The group of equations below describe the relationship of variables from a circuit(C stands for capicator, L is for inductor etc.). And the equation at the bottom shows how the transfer function is defined.
My question is how can the transfer function be determined from the group of equations above. And can you enunciate on that? A step by step enunciation would be really appreciated.

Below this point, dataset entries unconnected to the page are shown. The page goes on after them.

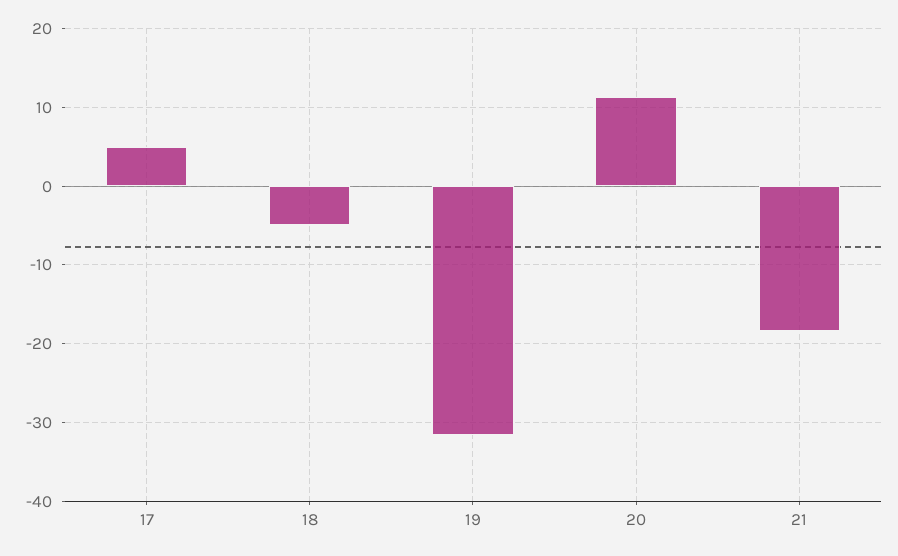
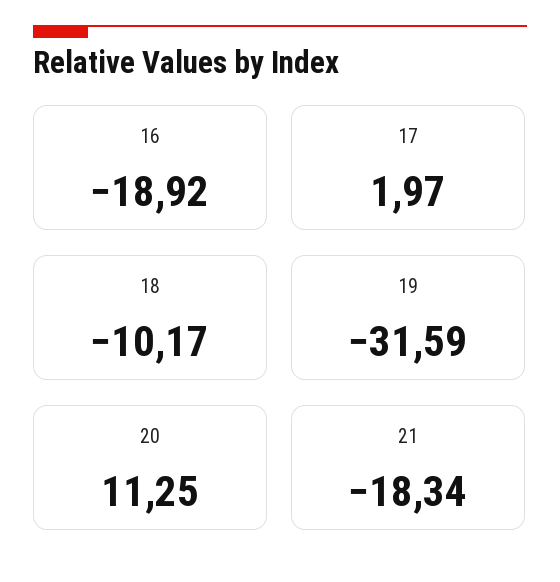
  {
-   "17": 5,
+   "17": 1.97,
-   "18": -5,
+   "18": -10.17,
    "19": -31.59,
    "20": 11.25,
-   "21": -18.34
+   "21": -18.34,
+   "16": -18.92
  }

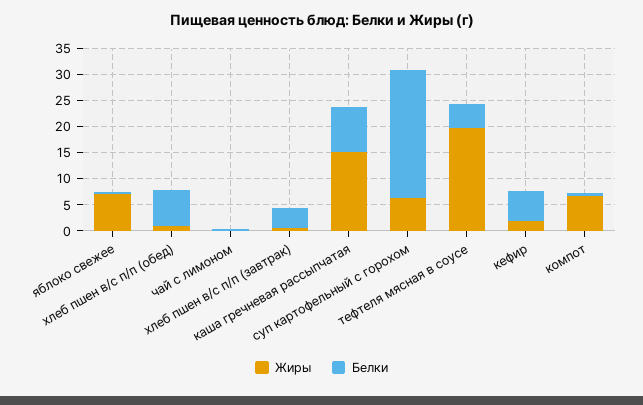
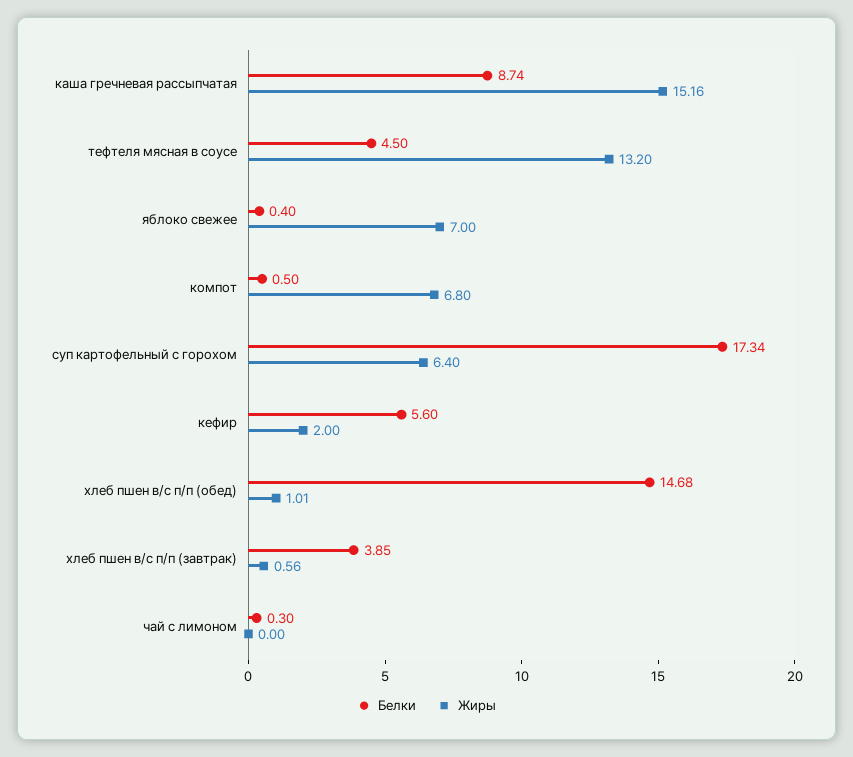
  {
    "Жиры": {
      "яблоко свежее": 7,
      "хлеб пшен в/с п/п (обед)": 1.01,
      "чай с лимоном": 0,
      "хлеб пшен в/с п/п (завтрак)": 0.56,
      "каша гречневая рассыпчатая": 15.16,
      "суп картофельный с горохом": 6.4,
-     "тефтеля мясная в соусе": 20,
+     "тефтеля мясная в соусе": 13.2,
      "кефир": 2,
      "компот": 6.8
    },
    "Белки": {
      "яблоко свежее": 0.4,
-     "хлеб пшен в/с п/п (обед)": 7.5,
+     "хлеб пшен в/с п/п (обед)": 14.68,
      "чай с лимоном": 0.3,
      "хлеб пшен в/с п/п (завтрак)": 3.85,
      "каша гречневая рассыпчатая": 8.74,
-     "суп картофельный с горохом": 25,
+     "суп картофельный с горохом": 17.34,
      "тефтеля мясная в соусе": 4.5,
      "кефир": 5.6,
      "компот": 0.5
    }
  }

\begin{equation} \left\{ \begin{aligned} &V_A=V_{IN}\cdot \frac{\left(\frac{1}{j\omega C_A}\mid\mid\left(R_{A1}+R_{A2}\right)\right)}{\left(\frac{1}{j\omega C_A}\mid\mid\left(R_{A1}+R_{A2}\right)\right) + R_A + j\omega L_A}\cdot\frac{R_{A2}}{R_{A1}+R_{A2}}\\ &V_B=V_{IN}\cdot \frac{\left(\frac{1}{j(\omega+\pi) C_B}\mid\mid\left(R_{B1}+R_{B2}\right)\right)}{\left(\frac{1}{j(\omega+\pi) C_B}\mid\mid\left(R_{B1}+R_{B2}\right)\right) + R_B + j(\omega+\pi) L_B}\cdot\frac{R_{B2}}{R_{B1}+R_{B2}}\\ &V_{IN}=\left[V_{DC}-\left(V_A+V_B\right)\right]\cdot\frac{\Re_A\mid\mid\Re_B}{R_s+\left(\Re_A\mid\mid\Re_B\right)}\\ &\Re_A=\frac{1}{j\omega C_A}\mid\mid\left(R_{A1}+R_{A2}\right) + R_A + j\omega L_A\\ &\Re_B=\frac{1}{j\omega C_B}\mid\mid\left(R_{B1}+R_{B2}\right) + R_B + j\omega L_B\\ \end{aligned} \right. \end{equation}
\begin{equation} G(\omega)=\frac{V_A-V_B}{V_{DC}} \end{equation}
P.S. In the fig above, double slanted bar stands for parallel connection in a circuit, i.e. $R_A\mid\mid R_B=\frac{R_AR_B}{R_A+R_B}$